Marijuana Dependence Treatment: Existing Efficacious Approaches
5 CE Credits
Marijuana is the most available and widely used illicit psychoactive substance worldwide, with use more than twice that of all other drugs combined, including alcohol. In the U.S. alone, it is estimated that there are over 15 million marijuana users, of which 4 million experience a cannabis use disorder. Treatment admissions for marijuana abuse/dependence have more than doubled within the last decade and admissions reflect an average of more than 10 years of daily use. These patterns confirm that marijuana abuse is a relevant public health issue not only among young people, but among adults seeking treatment for long-term use as well. This online course will help define the role of mental health professionals in treating marijuana addiction. Specifically, associated problems/symptom constellations, epidemiology, assessment, diagnosis and evidence-based treatment modalities for marijuana dependency/abuse will be discussed. Clinicians will be informed as how to integrate diverse psychosocial treatment regimens into their clinical repertoire and to recognize other therapeutic resources available to complement their care. Taken together, the information presented will enable clinicians to help their patients achieve a better quality of life, including cognitive, social and occupational functioning.

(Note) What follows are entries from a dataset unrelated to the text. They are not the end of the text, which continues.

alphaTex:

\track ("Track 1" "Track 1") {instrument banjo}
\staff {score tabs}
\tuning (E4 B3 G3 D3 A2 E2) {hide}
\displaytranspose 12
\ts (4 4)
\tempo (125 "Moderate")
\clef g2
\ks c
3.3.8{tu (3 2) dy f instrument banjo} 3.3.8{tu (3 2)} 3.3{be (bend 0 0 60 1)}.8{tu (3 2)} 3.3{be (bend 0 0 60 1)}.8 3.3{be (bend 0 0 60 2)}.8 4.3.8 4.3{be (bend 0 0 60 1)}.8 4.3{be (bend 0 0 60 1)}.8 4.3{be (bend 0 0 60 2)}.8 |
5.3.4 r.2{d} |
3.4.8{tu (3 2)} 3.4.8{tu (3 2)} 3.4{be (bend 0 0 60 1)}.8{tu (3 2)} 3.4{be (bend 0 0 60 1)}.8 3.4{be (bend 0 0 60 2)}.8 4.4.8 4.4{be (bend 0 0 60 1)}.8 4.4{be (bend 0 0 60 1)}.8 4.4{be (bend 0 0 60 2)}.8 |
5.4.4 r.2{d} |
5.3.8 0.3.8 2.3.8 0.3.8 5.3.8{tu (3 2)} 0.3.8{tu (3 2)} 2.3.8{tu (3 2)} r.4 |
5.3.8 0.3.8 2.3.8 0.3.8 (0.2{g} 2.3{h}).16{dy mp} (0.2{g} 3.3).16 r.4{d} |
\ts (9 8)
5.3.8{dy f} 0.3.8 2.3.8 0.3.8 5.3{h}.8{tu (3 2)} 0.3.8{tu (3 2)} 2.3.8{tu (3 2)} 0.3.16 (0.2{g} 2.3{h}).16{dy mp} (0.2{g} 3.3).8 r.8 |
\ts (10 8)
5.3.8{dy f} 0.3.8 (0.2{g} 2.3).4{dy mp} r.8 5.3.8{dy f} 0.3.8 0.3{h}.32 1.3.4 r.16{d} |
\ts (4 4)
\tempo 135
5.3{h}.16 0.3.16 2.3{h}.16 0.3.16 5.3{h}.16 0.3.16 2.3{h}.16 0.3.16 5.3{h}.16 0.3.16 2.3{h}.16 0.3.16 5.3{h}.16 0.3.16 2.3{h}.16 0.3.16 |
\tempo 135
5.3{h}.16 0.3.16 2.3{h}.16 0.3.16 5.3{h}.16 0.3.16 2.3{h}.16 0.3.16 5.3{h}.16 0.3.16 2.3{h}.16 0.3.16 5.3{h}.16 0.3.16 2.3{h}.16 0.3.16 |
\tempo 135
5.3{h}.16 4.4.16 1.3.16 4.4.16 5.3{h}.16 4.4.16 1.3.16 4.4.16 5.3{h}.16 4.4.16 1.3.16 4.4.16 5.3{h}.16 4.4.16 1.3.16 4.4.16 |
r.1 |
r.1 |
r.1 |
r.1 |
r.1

This online course is approved for APA CE credit, NBCC CE clock hours, ASWB Clinical CE clock hours, and NYSED CE credit.
After completing this course, health professionals will be able to:
- Articulate the scope of marijuana dependence, including etiology, prevalence, effects on the neurotransmitter system, and 4 common risk factors for this disorder.
- Clinically differentiate between 3 types of users/abusers (casual, chronic and heavy) based on information pertaining to diagnostic criteria, tolerance, withdrawal symptoms, comorbidity, medicinal applications and potency over time, including comparative addiction potential and toxicity.
- Integrate elements from at least 3 evidence-based psychosocial interventions into their clinical work with clients, using 3 possible format modalities (i.e., short-term, group, family).
- Identify 3 common clinical issues that serve as barriers and/or facilitators to treatment and recognize at least 3 available adjunct resources from pharmacology and structured peer support networks (e.g., NA or Narcotics Anonymous).
- Discuss current legislation regarding medical use and future directions for focus.